II. UNE ORGANISATION DE LA SÉCURITÉ PAR LES POUVOIRS PUBLICS QUI A NÉGLIGÉ LES SUPPORTERS

A. UNE PRISE EN COMPTE DES SUPPORTERS INSUFFISANTE

Les auditions des associations de supporters ont mis en avant une organisation de la sécurité du match fondée sur une vision datée des supporters britanniques, renvoyant aux hooligans des années 80 . Les responsables publics ont ainsi été presque exclusivement attachés à gérer sous l'angle du maintien de l'ordre les supporters anglais sans billet, qui ont une habitude connue de venir soutenir leur équipe pour profiter de l'ambiance du match à l'extérieur du stade.

Les organisateurs se sont ainsi privés des moyens sociaux qui permettent d'acheminer les flux de spectateurs au stade ou de les divertir aux alentours du stade ou à des endroits sécurisés en ville.

Ont ainsi manqué : un accueil par des agents en gare pour orienter les spectateurs dans leur langue, une signalétique adéquate, des annonces sonores ou sur les portables pour les informer en temps réel, dans leur langue, de ce qu'il se passait et notamment que le début du match avait été décalé d'une demi-heure, ce qui aurait évité les mouvements de foule pour accéder à l'enceinte...

De manière plus générale, l'accueil dans un cadre festif des supporters a été négligé : les fan zones ont été organisées tardivement et s'agissant des supporters de Liverpool, loin du stade ; l'interdiction de l'alcool à partir de 18 heures aux alentours du stade a contribué à leur arrivée tardive sur le site du Stade de France. Ainsi que l'a relevé le maire de Saint-Denis, Mathieu Hanotin, « l'organisation des fan zones , l'autorisation de consommer de l'alcool jusqu'au début du match, ainsi que les animations musicales et sportives autour du stade, sont des éléments de contrôle social permettant de ramener au plus tôt la population aux abords du stade, afin de fluidifier les parcours et de permettre à un maximum de personnes de rentrer progressivement dans l'enceinte . »

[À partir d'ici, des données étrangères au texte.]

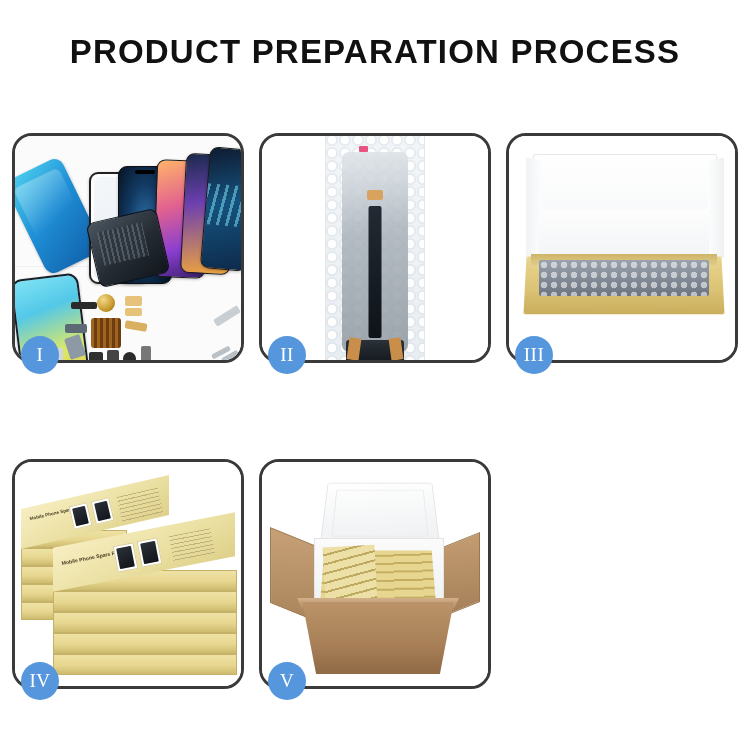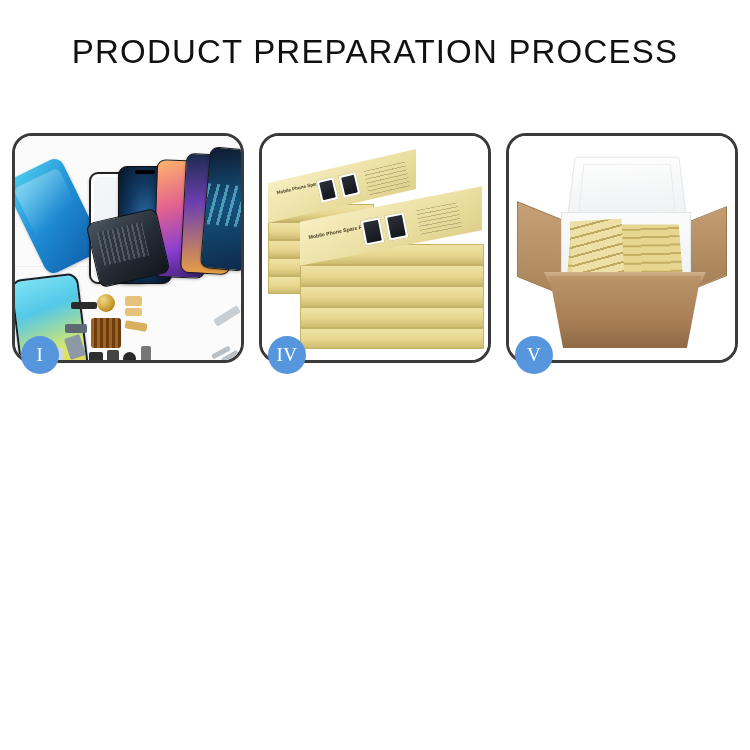--- a/index.html
+++ b/index.html
@@ -6,21 +6,21 @@
   body{
     width:750px;height:750px;background:#ffffff;
     font-family:"Liberation Sans",sans-serif;
     overflow:hidden;position:relative;
   }
   .page{width:750px;height:750px;position:relative;}
 
   
   .header{text-align:center;padding-top:34px;}
   .title{
-    font-size:33px;font-weight:400;letter-spacing:1.2px;color:#111;
+    font-size:33px;font-weight:700;letter-spacing:1.2px;color:#111;
     line-height:1.1;white-space:nowrap;
   }
   .subtitle{
     font-size:15.5px;color:#1a1a1a;margin-top:11px;letter-spacing:.1px;
     white-space:nowrap;
   }
 
   
   .grid{
     position:absolute;left:12px;top:133px;width:726px;
@@ -264,21 +264,45 @@
         <div class="chip c11"></div>
         <div class="chip c12"></div>
         <div class="chip c13"></div>
         <div class="chip c14"></div>
         <div class="chip c15"></div>
         <div class="chip c16"></div>
       </div>
       <div class="badge">I</div>
     </div>
 
-
+    <div class="panel">
+      <div class="panel-inner p2">
+        <div class="bubblebag">
+          <div class="scr2"></div>
+          <div class="pink2"></div>
+          <div class="tape2"></div>
+          <div class="flex2"></div>
+          <div class="conn2"></div>
+          <div class="tapeL"></div>
+          <div class="tapeR"></div>
+        </div>
+      </div>
+      <div class="badge">II</div>
+    </div>
+
+    <div class="panel">
+      <div class="panel-inner p3">
+        <div class="box3-lid"></div>
+        <div class="foam3"></div>
+        <div class="tray3"></div>
+        <div class="tray3-in"></div>
+        <div class="bw3"></div>
+      </div>
+      <div class="badge">III</div>
+    </div>
 
     <div class="panel">
       <div class="panel-inner p4">
         <div class="stack">
 
           <div class="gbox" style="left:2px;top:56px;width:104px;height:16px;"></div>
           <div class="gbox" style="left:2px;top:74px;width:104px;height:16px;"></div>
           <div class="gbox" style="left:2px;top:92px;width:104px;height:16px;"></div>
           <div class="gbox" style="left:2px;top:110px;width:104px;height:16px;"></div>
           <div class="gbox" style="left:2px;top:128px;width:104px;height:16px;"></div>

Enfin, les interlocuteurs immédiats des supporters, les stadiers, ont été incapables de leur expliquer ce qu'il se passait. Ils ont rapidement été débordés : placés dans la situation inhabituelle sinon inédite d'avoir à exercer un premier contrôle de validité des billets au niveau des points de filtrage, les stadiers ont d'abord douté de la qualité des stylos de vérification fournis avant, selon le préfet de police, de quitter leur poste face à la pression de la foule. Ainsi que l'a souligné la FFF lors de son audition, il est difficile de recruter des stadiers disposant des agréments nécessaires à l'exercice de la sécurité privée et formés adéquatement, notamment en langues étrangères, pour l'exercice de leur fonction sur des événements sportifs de grande ampleur. La formation des forces de sécurité aux relations avec une foule majoritairement étrangère doit également être interrogée.

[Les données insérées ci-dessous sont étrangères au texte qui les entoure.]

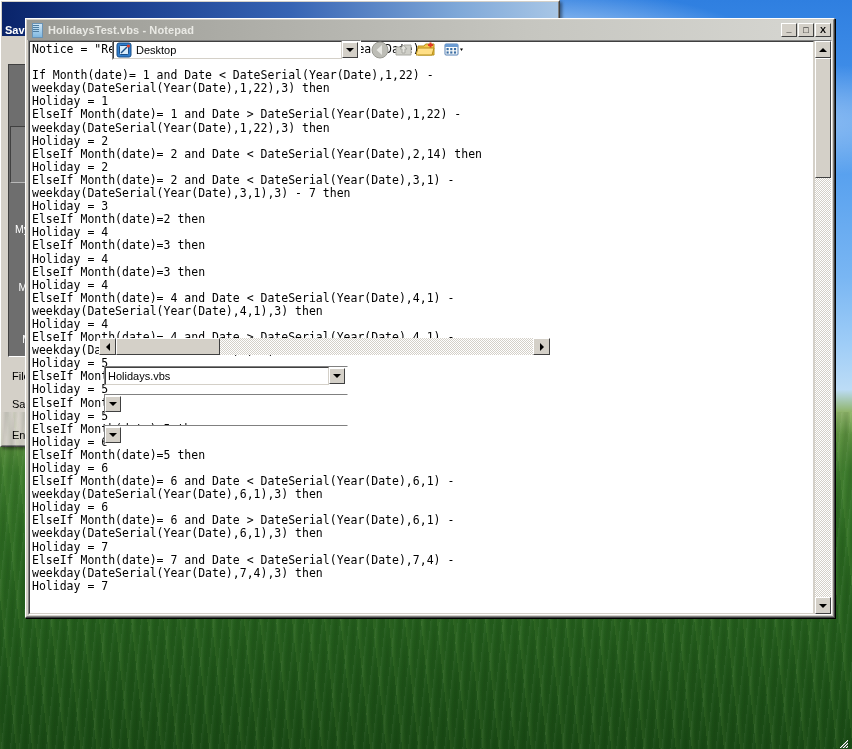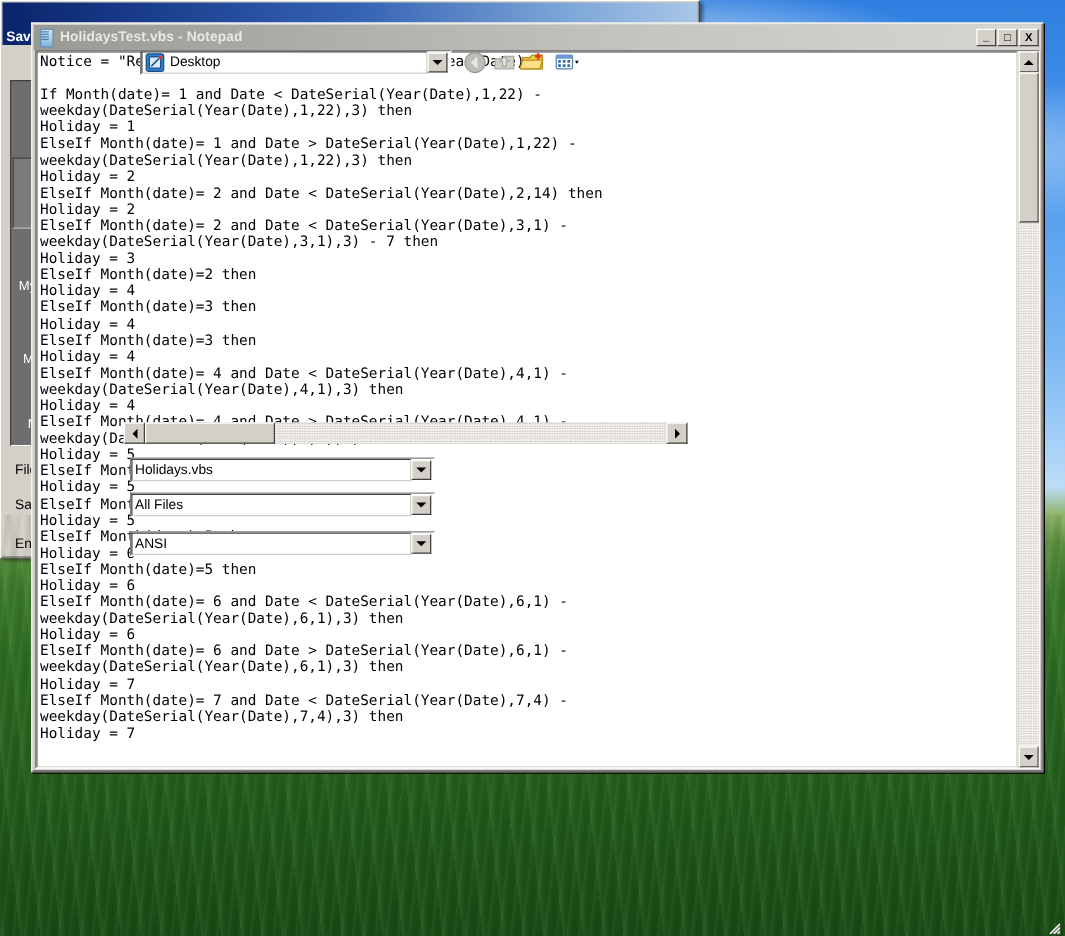--- a/index.html
+++ b/index.html
@@ -644,40 +644,34 @@
           <div class="form-actions">
             <div class="push-btn default">
               <span>Save</span>
             </div>
           </div>
         </div>
 
         <div class="form-row">
           <span class="form-label">Save as type:</span>
           <div class="combo form-combo">
-            <div class="combo-in">
-              <span class="combo-text">All Files</span>
-            </div>
             <div class="combo-arrow">
                 <span class="sb-arrow arr-down"></span>
               </div>
           </div>
           <div class="form-actions">
             <div class="push-btn">
               <span>Cancel</span>
             </div>
           </div>
         </div>
 
         <div class="form-row" style="margin-top:4px;">
           <span class="form-label">Encoding:</span>
           <div class="combo form-combo">
-            <div class="combo-in">
-              <span class="combo-text">ANSI</span>
-            </div>
             <div class="combo-arrow">
                 <span class="sb-arrow arr-down"></span>
               </div>
           </div>
         </div>
       </div>
 
       <div id="sa-grip">
         <svg width="12" height="12" viewBox="0 0 12 12">
           <g stroke="#888" stroke-width="1">

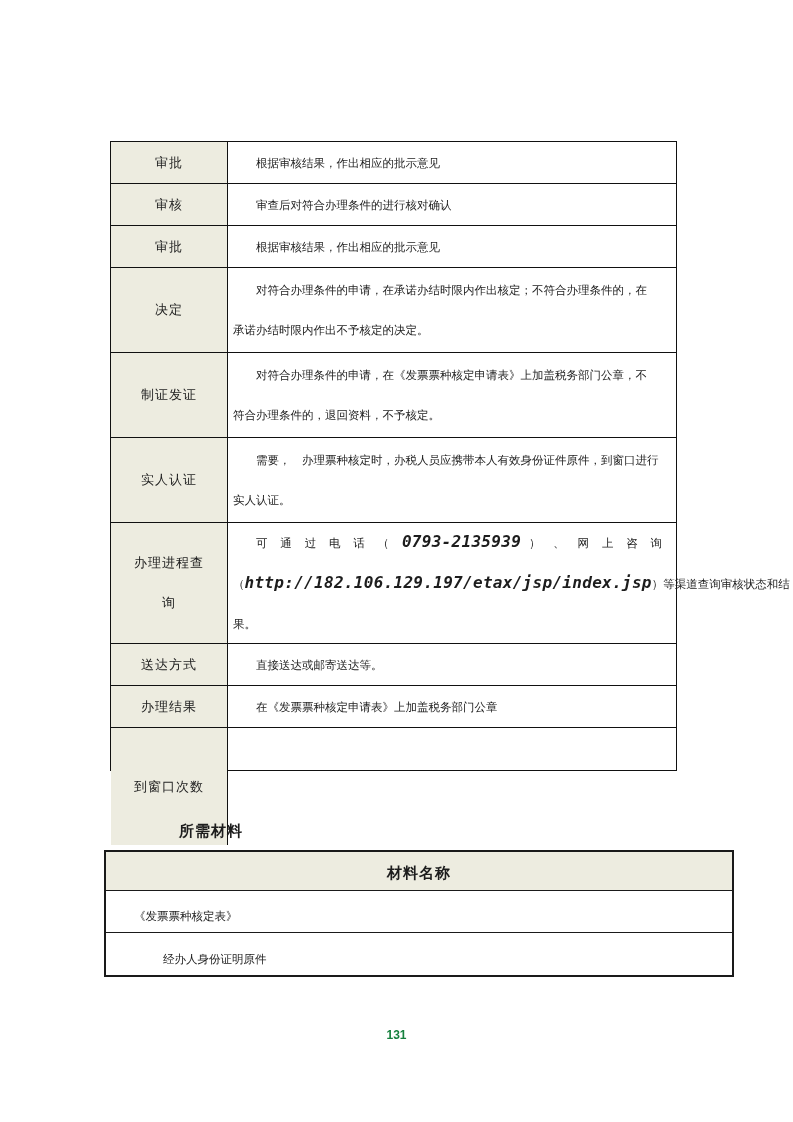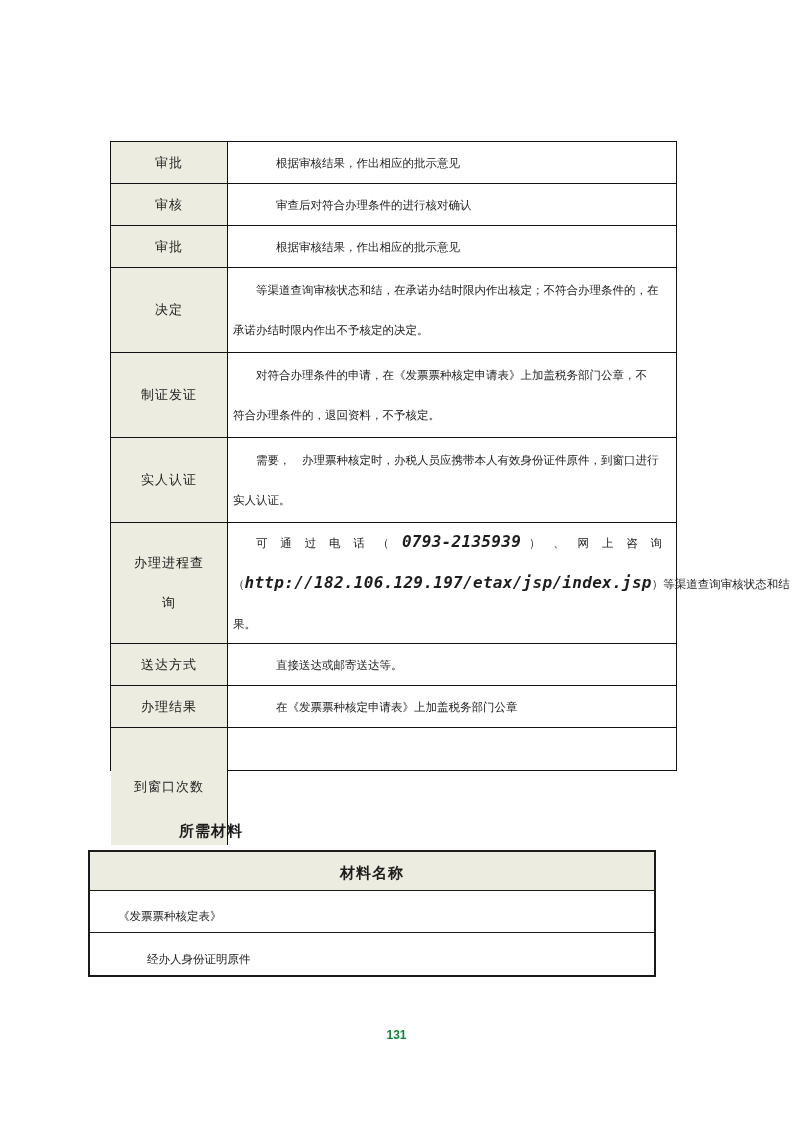--- a/index.html
+++ b/index.html
@@ -11,21 +11,21 @@
     color:#1d1d1d;
     overflow:hidden;
   }
   
   .tbl1{
     position:absolute;left:110px;top:141px;width:567px;
     border:1.5px solid #111111;box-sizing:border-box;
   }
   .trow{display:flex;border-bottom:1px solid #111111;box-sizing:border-box;}
   .trow:last-child{border-bottom:none;flex-direction:column;}
-  .h1{height:42px;gap:20px;} .h2{height:85px;} .h3{height:121px;}
+  .h1{height:42px;} .h2{height:85px;} .h3{height:121px;}
   .lcell{
     flex:0 0 117px;width:117px;
     background:#EDECE0;
     border-right:1px solid #111111;
     display:flex;flex-direction:column;justify-content:center;align-items:center;
     font-size:13px;line-height:40px;letter-spacing:1px;
     box-sizing:border-box;
   }
   .ccell{
     flex:1;min-width:0;
@@ -41,21 +41,21 @@
     font-family:"DejaVu Sans Mono",monospace;
     font-style:italic;font-weight:bold;
     font-size:16px;letter-spacing:0.3px;
   }
   
   .heading{
     position:absolute;left:135px;top:822px;
     font-size:15px;font-weight:bold;letter-spacing:1px;margin-left:44px;
   }
   .tbl2{
-    position:absolute;left:88px;top:850px;width:568px;
+    position:absolute;left:104px;top:850px;width:630px;
     border:2px solid #1a1a1a;box-sizing:border-box;
   }
   .hdr{
     height:39px;background:#EDECE0;
     border-bottom:1.5px solid #1a1a1a;
     display:flex;justify-content:center;align-items:flex-end;
     padding-bottom:7px;
     font-weight:bold;font-size:15px;letter-spacing:1px;
     box-sizing:border-box;
   }
@@ -104,21 +104,21 @@
         </div>
         <div class="ccell">
           <div class="ln indent">根据审核结果，作出相应的批示意见</div>
         </div>
       </div>
       <div class="trow h2">
         <div class="lcell">
           <div>决定</div>
         </div>
         <div class="ccell">
-          <div class="ln indent">等渠道查询审核状态和结，在承诺办结时限内作出核定；不符合办理条件的，在</div>
+          <div class="ln indent">对符合办理条件的申请，在承诺办结时限内作出核定；不符合办理条件的，在</div>
           <div class="ln">承诺办结时限内作出不予核定的决定。</div>
         </div>
       </div>
       <div class="trow h2">
         <div class="lcell">
           <div>制证发证</div>
         </div>
         <div class="ccell">
           <div class="ln indent">对符合办理条件的申请，在《发票票种核定申请表》上加盖税务部门公章，不</div>
           <div class="ln">符合办理条件的，退回资料，不予核定。</div>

Enfin, l'accueil des supporters nécessite également de veiller à ce que leurs conditions de retour après le match soient bonnes : les supporters espagnols ont déploré le passage sur une passerelle assez étroite franchissant le canal sans personne pour réguler le flux, et le manque d'éclairage public alors que le sol était jonché de bouteilles cassées...

Tout ceci laisse à penser que l'expérience spectateur n'a pas été prise en compte par les organisateurs de l'événement.

Le dialogue avec les supporters doit permettre de mieux partager les informations et de rendre plus efficaces les dispositifs mis en place .

Recommandation n° 13 : faire évoluer le regard des autorités publiques sur les supporters et créer les conditions d'un dialogue permanent afin de faire de leurs représentants des partenaires dans le cadre de la préparation et du déroulement des grands événements (État, FFF).